Deseó retroceder en el tiempo; pero en el fondo sabía que no tenía ningún sentido. ¿Era preferible no saberlo? ¿La ignorancia era una bendición, como decía el dicho? Sacudió la cabeza. Un espeso nudo le estaba comprimiendo la garganta. También tenía la sensación de algo pesado en la boca del estómago; y de una hueca y revuelta nube en su cabeza.

"¿Sabes?" comenzó "Mi mente sigue reproduciendo la escena. Como si fuera un castigo. Un castigo porque podría ser que yo hubiera estado..."

"Shhh," Rhonda le hizo callar con una sonrisa comprensiva "El principio, Arnold. El mejor lugar para empezar es siempre el principio."

Él sonrió. ¿Quién era él para protestar? Era Rhonda Lloyd después de todo. Ella esperaba escuchar un cuento bien narrado, abundante en hechos y sin escatimar detalles. Resopló a continuación. Debería haber aprendido de Gerald en algún momento de su vida. Gerald había sido un narrador experto a todo lo largo de su infancia.

"El principio", repitió. "Bueno, me pasé la mañana en la oficina; supongo que ese es tan bueno como cualquier otro principio." Él sonrió; ella asintió "El viernes suele ser un día ajetreado, pero como yo no estaba haciendo mi trabajo ordinario..."

"Ya que habías dejado de trabajar para Dick justo el día anterior" ella continuó, haciéndole saber que le estaba prestando toda su atención.

"Exacto." Él inclinó la cabeza con parsimonia "Debido a que justo había dejado de trabajar para él el día anterior." hizo una mueca "De todos modos, Deb estaba -hmmm- mostrándome en qué otras cosas habían estado trabajando; lo de siempre; ya sabes. Me dijo que necesitaba que trabajara para ella un par de semanas antes de señalarme cual sería mi nueva asignación"

"¿Te dijo cuál era?" preguntó ella, elevando su mano para llamar al camarero para pedirle que les llevara más café.

"No, no lo dijo. Un nuevo proyecto, me imagino." Se encogió de hombros. Arnold hizo una pausa mientras el camarero volvía a llenar las tazas "De todos modos," continuó de no muy buena gana "Así es como empezó todo. Henry vino a mi oficina alrededor del mediodía y me dijo que debería salir temprano, ya sabes, siendo que-"

"Siendo que tenías que prepararte para el Baile". Ella terminó por él.
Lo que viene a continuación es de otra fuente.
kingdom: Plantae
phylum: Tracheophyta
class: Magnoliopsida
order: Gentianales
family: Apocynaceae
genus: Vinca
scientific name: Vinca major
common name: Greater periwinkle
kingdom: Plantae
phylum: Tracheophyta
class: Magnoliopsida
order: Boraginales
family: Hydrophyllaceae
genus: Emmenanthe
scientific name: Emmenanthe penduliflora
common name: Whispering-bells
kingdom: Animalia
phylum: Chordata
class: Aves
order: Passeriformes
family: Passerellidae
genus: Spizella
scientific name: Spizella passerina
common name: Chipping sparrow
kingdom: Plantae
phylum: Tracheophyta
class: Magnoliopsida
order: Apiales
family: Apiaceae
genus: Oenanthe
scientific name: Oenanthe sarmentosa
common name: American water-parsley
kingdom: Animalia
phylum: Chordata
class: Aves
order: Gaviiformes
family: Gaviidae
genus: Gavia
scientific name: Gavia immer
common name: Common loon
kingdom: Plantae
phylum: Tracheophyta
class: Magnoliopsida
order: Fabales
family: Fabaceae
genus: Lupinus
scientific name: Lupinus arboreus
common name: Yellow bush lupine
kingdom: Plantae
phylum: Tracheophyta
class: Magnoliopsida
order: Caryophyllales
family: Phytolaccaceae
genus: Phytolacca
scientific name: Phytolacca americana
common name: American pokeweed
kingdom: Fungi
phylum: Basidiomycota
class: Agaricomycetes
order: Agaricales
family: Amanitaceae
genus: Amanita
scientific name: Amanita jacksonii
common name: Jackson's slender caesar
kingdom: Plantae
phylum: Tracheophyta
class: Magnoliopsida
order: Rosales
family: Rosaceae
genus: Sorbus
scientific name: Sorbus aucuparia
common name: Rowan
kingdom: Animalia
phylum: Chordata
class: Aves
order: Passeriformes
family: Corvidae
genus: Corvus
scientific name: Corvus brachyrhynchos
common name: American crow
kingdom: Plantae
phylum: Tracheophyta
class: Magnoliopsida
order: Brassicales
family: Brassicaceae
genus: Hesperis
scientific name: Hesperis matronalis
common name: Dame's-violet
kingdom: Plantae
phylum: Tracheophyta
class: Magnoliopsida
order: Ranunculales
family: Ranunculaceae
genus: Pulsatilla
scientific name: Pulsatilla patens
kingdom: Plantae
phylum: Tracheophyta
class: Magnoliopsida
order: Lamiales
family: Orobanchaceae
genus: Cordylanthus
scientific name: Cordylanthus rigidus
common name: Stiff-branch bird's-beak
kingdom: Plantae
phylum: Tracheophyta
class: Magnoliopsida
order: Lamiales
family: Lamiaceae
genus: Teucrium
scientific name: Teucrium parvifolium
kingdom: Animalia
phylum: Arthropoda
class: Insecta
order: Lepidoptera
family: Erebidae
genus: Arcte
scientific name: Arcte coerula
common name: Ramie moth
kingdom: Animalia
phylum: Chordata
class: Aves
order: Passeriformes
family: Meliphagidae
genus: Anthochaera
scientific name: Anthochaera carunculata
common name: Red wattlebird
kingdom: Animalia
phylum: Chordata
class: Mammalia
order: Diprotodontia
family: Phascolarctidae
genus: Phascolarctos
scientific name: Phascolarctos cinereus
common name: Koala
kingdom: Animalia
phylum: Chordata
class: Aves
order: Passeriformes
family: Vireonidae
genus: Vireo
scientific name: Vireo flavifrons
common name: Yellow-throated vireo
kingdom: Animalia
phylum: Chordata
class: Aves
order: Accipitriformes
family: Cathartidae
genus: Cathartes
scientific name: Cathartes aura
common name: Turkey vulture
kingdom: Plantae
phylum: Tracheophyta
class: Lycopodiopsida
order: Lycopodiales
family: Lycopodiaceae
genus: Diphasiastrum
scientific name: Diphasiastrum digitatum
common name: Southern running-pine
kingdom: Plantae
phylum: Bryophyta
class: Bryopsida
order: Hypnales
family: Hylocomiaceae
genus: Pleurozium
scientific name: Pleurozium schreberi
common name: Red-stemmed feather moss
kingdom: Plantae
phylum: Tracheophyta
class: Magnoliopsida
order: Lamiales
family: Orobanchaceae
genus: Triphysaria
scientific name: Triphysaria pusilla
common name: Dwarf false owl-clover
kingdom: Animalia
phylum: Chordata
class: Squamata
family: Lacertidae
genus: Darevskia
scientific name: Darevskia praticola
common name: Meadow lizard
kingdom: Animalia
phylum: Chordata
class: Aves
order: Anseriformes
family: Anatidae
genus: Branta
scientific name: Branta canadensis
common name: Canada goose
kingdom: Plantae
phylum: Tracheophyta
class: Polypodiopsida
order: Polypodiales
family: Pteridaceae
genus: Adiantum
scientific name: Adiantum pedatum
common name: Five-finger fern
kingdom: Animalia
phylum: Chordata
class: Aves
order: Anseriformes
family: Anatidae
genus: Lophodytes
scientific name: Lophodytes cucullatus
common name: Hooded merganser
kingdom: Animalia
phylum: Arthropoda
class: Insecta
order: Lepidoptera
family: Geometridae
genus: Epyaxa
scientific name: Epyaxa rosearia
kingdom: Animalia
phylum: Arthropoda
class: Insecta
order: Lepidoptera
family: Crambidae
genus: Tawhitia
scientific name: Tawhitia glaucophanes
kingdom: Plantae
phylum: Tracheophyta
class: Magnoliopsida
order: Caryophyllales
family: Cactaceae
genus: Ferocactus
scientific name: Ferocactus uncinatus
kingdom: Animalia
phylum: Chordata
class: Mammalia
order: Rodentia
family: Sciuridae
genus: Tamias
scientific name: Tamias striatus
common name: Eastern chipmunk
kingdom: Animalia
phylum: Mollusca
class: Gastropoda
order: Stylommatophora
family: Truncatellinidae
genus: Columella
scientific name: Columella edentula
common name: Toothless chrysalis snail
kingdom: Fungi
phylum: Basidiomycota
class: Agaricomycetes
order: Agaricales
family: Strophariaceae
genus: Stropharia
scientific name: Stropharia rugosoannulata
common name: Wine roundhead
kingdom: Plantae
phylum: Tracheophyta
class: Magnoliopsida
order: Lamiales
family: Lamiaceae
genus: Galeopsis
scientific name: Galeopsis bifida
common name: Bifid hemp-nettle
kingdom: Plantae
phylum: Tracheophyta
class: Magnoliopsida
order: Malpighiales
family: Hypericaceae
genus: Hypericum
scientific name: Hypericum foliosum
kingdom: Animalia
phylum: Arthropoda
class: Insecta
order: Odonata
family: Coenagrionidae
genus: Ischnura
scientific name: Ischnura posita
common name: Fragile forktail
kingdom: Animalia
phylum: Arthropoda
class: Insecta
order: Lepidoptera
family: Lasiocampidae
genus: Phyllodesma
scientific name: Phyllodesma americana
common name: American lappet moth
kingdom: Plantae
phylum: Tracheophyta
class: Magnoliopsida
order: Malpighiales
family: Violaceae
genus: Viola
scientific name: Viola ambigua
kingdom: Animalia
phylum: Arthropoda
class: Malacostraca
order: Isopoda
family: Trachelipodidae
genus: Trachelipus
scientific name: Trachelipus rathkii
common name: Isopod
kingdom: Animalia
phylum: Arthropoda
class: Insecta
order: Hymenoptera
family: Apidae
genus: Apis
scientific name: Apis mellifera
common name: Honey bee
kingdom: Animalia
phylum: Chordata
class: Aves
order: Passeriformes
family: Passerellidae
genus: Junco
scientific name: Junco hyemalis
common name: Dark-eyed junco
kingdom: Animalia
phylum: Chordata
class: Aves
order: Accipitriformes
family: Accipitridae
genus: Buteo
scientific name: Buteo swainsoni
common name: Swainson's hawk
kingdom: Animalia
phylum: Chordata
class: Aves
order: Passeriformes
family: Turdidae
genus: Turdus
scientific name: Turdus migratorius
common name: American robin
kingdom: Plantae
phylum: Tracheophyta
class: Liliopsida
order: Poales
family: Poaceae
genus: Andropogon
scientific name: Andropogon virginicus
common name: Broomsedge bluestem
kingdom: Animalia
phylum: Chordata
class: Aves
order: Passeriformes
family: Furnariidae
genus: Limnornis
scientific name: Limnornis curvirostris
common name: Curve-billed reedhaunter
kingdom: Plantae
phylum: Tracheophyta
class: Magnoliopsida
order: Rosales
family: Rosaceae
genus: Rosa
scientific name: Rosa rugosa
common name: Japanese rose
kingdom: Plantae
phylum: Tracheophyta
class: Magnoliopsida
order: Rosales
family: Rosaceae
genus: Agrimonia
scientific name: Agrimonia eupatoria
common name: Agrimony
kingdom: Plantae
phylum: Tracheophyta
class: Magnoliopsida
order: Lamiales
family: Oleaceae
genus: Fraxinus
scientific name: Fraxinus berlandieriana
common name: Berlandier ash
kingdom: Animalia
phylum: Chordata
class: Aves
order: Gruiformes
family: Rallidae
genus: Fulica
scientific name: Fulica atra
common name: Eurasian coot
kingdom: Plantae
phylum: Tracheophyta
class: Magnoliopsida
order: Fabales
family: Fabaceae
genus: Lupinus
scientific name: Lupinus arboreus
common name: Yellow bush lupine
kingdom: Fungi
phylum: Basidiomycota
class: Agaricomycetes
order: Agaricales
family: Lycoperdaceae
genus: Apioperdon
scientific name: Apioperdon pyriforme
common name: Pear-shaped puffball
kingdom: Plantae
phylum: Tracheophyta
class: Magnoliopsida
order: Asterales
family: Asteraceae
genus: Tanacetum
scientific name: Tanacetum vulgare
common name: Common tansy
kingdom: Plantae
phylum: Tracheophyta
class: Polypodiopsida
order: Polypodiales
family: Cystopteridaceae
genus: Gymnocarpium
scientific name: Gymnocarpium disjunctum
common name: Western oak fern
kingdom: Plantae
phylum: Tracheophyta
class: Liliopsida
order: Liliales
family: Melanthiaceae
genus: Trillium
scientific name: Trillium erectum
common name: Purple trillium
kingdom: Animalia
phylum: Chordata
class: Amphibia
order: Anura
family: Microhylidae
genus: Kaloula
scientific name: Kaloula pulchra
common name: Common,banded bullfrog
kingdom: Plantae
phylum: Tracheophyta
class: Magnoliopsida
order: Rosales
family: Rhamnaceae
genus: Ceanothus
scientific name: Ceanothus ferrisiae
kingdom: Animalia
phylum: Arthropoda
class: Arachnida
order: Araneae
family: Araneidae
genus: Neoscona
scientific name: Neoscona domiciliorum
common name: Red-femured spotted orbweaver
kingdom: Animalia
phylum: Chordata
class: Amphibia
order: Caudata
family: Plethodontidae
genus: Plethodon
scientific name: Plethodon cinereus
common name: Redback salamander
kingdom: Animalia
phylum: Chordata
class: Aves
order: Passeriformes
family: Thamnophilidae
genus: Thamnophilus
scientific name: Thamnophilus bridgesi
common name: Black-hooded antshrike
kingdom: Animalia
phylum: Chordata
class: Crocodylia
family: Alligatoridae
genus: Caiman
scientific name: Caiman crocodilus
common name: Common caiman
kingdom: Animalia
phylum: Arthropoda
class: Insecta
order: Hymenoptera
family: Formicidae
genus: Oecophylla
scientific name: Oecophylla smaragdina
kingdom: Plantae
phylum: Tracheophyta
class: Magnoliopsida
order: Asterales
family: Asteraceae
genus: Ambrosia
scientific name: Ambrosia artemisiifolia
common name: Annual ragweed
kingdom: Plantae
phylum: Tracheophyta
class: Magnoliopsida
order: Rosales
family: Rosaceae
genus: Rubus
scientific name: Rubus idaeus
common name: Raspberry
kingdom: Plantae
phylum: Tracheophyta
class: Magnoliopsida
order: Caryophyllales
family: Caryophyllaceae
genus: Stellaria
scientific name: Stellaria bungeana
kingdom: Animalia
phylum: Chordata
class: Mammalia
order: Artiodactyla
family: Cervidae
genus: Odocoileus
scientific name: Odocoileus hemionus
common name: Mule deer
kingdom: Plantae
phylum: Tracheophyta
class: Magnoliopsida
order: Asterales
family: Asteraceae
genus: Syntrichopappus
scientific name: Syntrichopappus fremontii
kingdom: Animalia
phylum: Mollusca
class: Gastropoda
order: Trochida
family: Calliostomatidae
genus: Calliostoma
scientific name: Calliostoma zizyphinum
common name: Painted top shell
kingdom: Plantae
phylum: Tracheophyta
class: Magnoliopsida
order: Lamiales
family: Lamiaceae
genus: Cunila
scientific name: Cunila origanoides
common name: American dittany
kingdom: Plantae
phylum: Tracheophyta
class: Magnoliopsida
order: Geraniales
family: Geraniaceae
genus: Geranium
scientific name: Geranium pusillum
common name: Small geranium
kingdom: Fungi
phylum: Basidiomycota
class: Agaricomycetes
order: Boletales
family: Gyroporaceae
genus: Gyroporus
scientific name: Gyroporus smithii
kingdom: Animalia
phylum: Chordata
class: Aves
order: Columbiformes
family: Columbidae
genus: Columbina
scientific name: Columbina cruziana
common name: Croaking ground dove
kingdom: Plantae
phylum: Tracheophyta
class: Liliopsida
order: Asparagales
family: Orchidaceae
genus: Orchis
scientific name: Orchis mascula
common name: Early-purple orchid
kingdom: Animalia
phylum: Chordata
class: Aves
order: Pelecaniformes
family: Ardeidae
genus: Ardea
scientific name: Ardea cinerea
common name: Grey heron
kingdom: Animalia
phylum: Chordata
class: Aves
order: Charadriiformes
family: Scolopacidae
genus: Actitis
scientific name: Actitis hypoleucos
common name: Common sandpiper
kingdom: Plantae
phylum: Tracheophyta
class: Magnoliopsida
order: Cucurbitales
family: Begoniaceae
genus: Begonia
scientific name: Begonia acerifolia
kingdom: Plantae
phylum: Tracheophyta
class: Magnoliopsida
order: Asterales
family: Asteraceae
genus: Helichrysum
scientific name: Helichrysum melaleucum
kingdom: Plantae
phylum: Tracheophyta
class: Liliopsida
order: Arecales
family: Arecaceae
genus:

Él asintió de nuevo. Parecía que ya se estaba impacientando porque llegara a la parte jugosa de la historia.

"El Baile," repitió sus palabras de nuevo, sin prisa. Rhonda rodó los ojos y él se rió "Así que dejé la oficina alrededor de dos y media; me detuve en mi camino a casa para comprar el almuerzo en el Subway que se encuentra en la cuarenta y..."

"¡Arnold! ¡El BAILE!" Rhonda se quejó.

"¡Tú estabas ahí!" replicó él.

"¡Sí!" ella dio una palmada a la mesa, teatralmente "¡Pero yo estaba trabajando! ¡Duh! ¡No estaba contigo!"

Arnold rió para sí mismo. Ambos tenían más de treinta años ya. ¿La gente de su edad aun usaba esas caprichosas expresiones?

"¡Duh!" el aceptó; aunque sólo lo hizo para burlarse de ella.

"¡ARNOLD!"

Levantó las manos como señal de paz mientras se reía. Sin embargo, sólo un segundo más tarde la imagen de un lujoso coche deportivo apareció en su mente y él dejó de reír. Por completo.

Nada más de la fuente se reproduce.